NETHERLANDS – PGGM, the second largest Dutch pension fund, has set up a new independent company to provide individual savings and investment products to the 1.1m employees in the health care sector.

With the new company the health care scheme will be entering into direct competition with banks and insurers which have had the market for themselves until now. The new subsidiary will be called Careon.

According to a spokesman, healthcare workers will be able to become a client of the new entity from January 1 2006 for the new levensloop, or life-course, arrangements.

PGGM said in a statement that Careon would aim to be market leader. It expects 60% of all health care employees to opt for a levensloop arrangement, of which PGGM expects to take 45%.
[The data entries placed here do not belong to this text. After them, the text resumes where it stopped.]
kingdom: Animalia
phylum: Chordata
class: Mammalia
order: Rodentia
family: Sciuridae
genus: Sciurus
According to PGGM chief financial officer Rene van der Kieft, 45% of total levensloop arrangements in the sector will be Careon clients, which would mean that Careon in the next seven years could have a total investment volume of around €2bn.

PGGM told IPE that the new company would be totally independent. According to the new legal framework presented by the government, pension funds are not allowed to provide members’ personal information to the new company.

And PGGM will not be allowed to provide Careon information to individual members.

According to PGGM director Heino van Essen: “Careon will be a subsidiary of PGGM with separate financial and information streams.”

Meanwhile, social affairs minister Jan Aart de Geus has warned pension funds to concentrate only on their core business.

According to de Geus, pension funds are only allowed to provide pension payments and other direct associated products.